Повеление государя явиться застало Завалишина уже в русско-американских владениях, на Ситхе. Он сейчас же собрался в путь и через всю Сибирь понесся в Петербург.
В Петербурге разные тяжелые события помешали усталому Александру сразу принять молодого реформатора и Завалишин должен был ограничиться лишь представлением записки с изложением своих взглядов. Его записка не удовлетворила Александра – через его руки за годы царствования прошли тысячи таких записок – и, усталый, во всем разочаровавшийся, царь вскоре умер, а Завалишин, успевший уже стать одним из самых деятельных членов Северного Общества, был арестован и посажен в страшный Алексеевский равелин. На допросах он заливал презрением Рылеева, который, по его словам, вел себя совершенно не достойно. И в крепости сторожам он приказал – опять приказал, не просил – подавать себе одну постную похлебку, а себе приказал 18 часов в сутки употреблять на занятия, а 6 на все остальное: сон, еду, гулянье… Как начальники крепости, так и члены комиссии никак не могли понять, каким образом человек, которому угрожает смертная казнь и, во всяком случае, вполне безнадежная будущность, может возиться с латинскими и греческими книгами и тем добровольно ухудшать, по их мнению, свое тяжелое положение, когда можно было немножко скрасить его сном или хорошей едой… Но маленький Завалишин знал свое дело…
И здесь, на каторге, Завалишин вел самую строгую жизнь, в основу которой он раз навсегда положил разум и нравственный закон. Он бесстрашно обличал не только товарищей, но и начальство, если они, по его мнению, уклонялись от указаний разума и нравственного закона. Лунин очень любил маленького проповедника. Он называл его председателем будущего Российского Учредительного Собрания «par droit et naissance»[83]
и в знак этого подарил ему бронзовый clochette du président[84].И вот маленький председатель будущего Российского Учредительного Собрания сидел один в ночи у окна и, глядя в звездные бездны, опрокинувшиеся над черными просторами Сибири, и слушая сонное позевывание и усталые шаги часовых, думал свои строгие, четкие думы. Он понимал, что блестящая карьера, начатая им, которая должна была дать ему возможность благодетельствовать людям в огромном, государственном масштабе, сорвана навсегда. Но он не жалел об этом нисколько: христианское учение говорит, что Богу надлежит повиноваться паче, чем людям, и что надо безбоязненно возвещать истину не только народам, но и царям, и не только царям, но – что много труднее и опаснее – и народам… О том, что случилось, он не жалел, но он жалел, что в действия свои они допустили те же неправильные средства, которые были в обычае у их противников и которые они сами осуждали: все эти обманы, насилие, кровопролитие и проч. Караулы в Петропавловке говорили им украдкой: «Вот если бы вы, господа, тогда нам сказали, что будет сбавка службы да не будут загонять в гроб палками, да по отставке не будешь ходить с сумой, ну, за это мы с вами пошли бы…» Но все это вздор, если бы даже все войска сразу примкнули к ним, толку не получилось бы, ибо они сами попрали нравственный закон.

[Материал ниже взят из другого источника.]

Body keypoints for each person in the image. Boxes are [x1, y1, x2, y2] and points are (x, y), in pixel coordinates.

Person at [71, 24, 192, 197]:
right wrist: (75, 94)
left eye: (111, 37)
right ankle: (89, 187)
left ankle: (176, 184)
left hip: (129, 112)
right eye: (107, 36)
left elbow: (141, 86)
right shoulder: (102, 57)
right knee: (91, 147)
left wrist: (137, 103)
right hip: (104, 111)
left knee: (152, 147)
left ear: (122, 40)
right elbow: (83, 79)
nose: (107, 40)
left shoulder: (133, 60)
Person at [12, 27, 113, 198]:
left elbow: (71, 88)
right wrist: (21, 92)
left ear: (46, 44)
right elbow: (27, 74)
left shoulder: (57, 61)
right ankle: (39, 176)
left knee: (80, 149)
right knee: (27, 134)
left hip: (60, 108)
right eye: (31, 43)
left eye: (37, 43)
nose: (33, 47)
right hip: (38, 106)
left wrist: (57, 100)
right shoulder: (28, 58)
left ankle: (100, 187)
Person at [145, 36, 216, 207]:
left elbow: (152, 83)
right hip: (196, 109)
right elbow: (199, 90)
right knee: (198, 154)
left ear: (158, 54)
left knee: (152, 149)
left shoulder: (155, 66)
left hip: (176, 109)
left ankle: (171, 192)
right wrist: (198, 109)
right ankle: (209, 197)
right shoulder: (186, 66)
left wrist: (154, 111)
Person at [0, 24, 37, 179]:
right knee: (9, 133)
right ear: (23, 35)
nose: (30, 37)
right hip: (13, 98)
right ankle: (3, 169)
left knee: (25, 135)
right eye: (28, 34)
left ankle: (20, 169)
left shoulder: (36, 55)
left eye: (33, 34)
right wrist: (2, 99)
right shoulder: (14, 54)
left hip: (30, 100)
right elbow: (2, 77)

«Пример Екатерины II представляет непреодолимый соблазн уму, – думал он в ночи. – Тут представляется неопровержимая дилемма: если Екатерина II, которой все права истекали только из того, что она была жена Петра III, имела право для блага государства восстать против своего мужа и государя, не отступая и от крайних средств, то как же может быть воспрещаемо подобное действие коренным русским, для которых благо отечества составляет даже обязанность? Поэтому-то, на основании этого главного примера, все рассуждения в тайных обществах сводились к следующей аргументации: или Екатерина имела право так действовать для блага отечества, – тогда тем более имеет это право и всякой русский, или она не имела права, – тогда весь порядок, ею основанный, есть незаконный, а потому всякий русский имеет право не признавать его…

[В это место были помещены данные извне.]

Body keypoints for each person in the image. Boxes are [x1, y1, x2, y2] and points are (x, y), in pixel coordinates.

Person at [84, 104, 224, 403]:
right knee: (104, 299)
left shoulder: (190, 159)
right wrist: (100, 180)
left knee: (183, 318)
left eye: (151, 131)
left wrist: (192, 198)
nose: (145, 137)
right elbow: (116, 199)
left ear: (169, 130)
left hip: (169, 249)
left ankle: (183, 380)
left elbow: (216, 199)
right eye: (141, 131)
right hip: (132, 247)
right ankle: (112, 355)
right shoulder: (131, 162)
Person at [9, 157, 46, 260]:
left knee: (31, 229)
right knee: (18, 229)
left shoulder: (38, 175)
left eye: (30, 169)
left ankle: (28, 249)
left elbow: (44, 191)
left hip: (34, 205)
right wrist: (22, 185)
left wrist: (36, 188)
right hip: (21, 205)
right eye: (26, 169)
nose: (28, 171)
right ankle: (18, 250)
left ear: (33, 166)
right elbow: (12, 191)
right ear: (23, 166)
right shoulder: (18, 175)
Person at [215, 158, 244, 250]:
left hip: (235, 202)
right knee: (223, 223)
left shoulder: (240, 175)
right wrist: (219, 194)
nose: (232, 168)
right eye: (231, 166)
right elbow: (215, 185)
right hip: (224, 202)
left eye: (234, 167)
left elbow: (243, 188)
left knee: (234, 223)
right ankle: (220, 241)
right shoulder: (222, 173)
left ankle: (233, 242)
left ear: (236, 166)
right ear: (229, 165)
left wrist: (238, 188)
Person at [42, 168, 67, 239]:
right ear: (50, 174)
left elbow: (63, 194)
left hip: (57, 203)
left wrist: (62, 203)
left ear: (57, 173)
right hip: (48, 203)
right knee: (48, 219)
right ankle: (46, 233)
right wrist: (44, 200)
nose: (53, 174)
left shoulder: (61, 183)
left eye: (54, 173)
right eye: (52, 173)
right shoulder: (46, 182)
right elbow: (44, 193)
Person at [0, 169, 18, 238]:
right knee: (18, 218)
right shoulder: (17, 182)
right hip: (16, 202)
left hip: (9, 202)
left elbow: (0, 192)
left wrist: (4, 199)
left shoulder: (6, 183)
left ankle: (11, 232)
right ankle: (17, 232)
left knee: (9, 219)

Либерализм противоположен эгоизму, – продолжал он свои думы, – а не какому-либо виду общественного устройства, и эгоист, в какой бы партии ни был, какой бы формы ни являлся партизаном, внесет неправду во всякую форму – анархические действия под покровом власти и деспотизм под покровом свободы. Оттого-то и легок у иных людей переход от участия в революции к деспотизму и обратно – переход, изумляющий только тех, кто не входит к высшим началам и, поражаясь противоположностью видов, не замечает, что это только различные виды одной и той же сущности…»
И ярко вспомнился день, когда под прошлым была подведена черта итога, день произнесения приговора.